Genetic alterations in adult T-cell leukemia/lymphoma

Summary

Adult T-cell leukemia/lymphoma (ATL) is a peripheral T-cell neoplasm with a dismal prognosis, caused by human T-cell leukemia virus type-1 (HTLV-1) retrovirus. A long latency period from HTLV-1 infection to ATL onset suggests that not only HTLV-1 proteins, such as Tax and HBZ, but also additional genetic and/or epigenetic events are required for ATL development. Although many studies have demonstrated the biological functions of viral genes, alterations of cellular genes associated with ATL have not been fully investigated.

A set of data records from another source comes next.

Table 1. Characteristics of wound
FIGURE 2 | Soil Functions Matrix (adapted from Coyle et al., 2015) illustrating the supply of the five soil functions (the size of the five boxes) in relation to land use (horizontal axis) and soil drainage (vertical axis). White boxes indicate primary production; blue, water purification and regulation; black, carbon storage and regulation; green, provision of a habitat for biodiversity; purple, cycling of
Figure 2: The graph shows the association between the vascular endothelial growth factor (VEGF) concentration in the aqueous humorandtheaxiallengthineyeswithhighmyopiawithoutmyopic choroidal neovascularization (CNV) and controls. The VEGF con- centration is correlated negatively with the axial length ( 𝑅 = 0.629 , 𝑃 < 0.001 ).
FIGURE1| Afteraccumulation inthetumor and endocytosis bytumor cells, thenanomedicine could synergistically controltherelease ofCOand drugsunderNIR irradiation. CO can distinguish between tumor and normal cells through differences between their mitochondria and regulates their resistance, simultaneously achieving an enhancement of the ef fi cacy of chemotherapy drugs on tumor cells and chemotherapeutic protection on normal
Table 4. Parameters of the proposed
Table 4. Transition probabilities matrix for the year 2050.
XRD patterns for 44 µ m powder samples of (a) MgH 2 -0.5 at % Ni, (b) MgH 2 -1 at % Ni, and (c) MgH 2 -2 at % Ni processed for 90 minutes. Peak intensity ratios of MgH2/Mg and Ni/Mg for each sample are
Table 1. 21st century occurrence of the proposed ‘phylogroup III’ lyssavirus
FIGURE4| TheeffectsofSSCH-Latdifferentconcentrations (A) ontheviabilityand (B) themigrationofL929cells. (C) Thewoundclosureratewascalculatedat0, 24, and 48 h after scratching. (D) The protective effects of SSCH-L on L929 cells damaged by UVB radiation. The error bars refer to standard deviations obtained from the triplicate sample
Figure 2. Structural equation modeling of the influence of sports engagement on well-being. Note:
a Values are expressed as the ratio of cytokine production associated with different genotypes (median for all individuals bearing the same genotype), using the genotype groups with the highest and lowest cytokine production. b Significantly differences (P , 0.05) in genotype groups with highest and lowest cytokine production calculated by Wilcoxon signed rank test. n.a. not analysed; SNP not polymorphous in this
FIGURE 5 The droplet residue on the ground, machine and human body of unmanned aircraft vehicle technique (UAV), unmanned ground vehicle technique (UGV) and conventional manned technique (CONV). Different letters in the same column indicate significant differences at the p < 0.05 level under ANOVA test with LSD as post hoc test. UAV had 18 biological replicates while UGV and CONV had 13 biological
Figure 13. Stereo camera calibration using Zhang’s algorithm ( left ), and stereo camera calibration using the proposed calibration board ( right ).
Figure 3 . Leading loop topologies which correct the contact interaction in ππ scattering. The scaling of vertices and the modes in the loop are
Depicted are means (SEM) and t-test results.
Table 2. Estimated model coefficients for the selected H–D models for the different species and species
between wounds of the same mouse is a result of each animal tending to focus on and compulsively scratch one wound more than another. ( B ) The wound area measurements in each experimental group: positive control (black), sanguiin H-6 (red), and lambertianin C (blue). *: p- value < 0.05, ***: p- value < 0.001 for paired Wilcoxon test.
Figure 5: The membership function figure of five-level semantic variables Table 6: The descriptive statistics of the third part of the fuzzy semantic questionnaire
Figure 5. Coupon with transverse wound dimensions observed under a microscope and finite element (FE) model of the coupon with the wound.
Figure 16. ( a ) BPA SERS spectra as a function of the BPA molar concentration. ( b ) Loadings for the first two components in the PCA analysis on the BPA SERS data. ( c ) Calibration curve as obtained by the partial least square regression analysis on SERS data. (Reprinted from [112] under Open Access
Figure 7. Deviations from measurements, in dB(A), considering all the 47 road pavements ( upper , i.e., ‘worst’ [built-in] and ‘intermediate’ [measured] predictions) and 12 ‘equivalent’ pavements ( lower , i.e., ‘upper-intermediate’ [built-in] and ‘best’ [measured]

Recently, a large-scale integrated genetic analysis has revealed the entire landscape of somatic aberrations in ATL. This neoplasm is characterized by frequent gain-of-function alterations in components of the T-cell receptor/NF-κB signaling pathway, including activating mutations in the PLCG1, PRKCB, CARD11, and VAV1 genes, and CTLA4-CD28 and ICOS-CD28 fusions. Importantly, molecules associated with immune surveillance, such as HLA-A/B, CD58, and FAS, are affected recurrently. Among them, one notable lesion occurs as frequent structural variations that truncate the PD-L1 3′-untranslated region, leading to its overexpression. Other genetic targets include transcription factors (IRF4, IKZF2, and GATA3) and chemokine receptors (CCR4, CCR7, and GPR183), which are functionally relevant in normal T cells. A substantial proportion of ATL cases show widespread accumulation of repressive epigenetic changes, such as trimethylation of histone H3 lysine 27 and DNA hypermethylation of CpG islands, which coordinately modulate multiple pathways, including Cys2-His2 zinc finger genes involved in silencing retroelements. Here we review the current understanding of the genetic/epigenetic aberrations in ATL, focusing on their relevance in its molecular pathogenesis.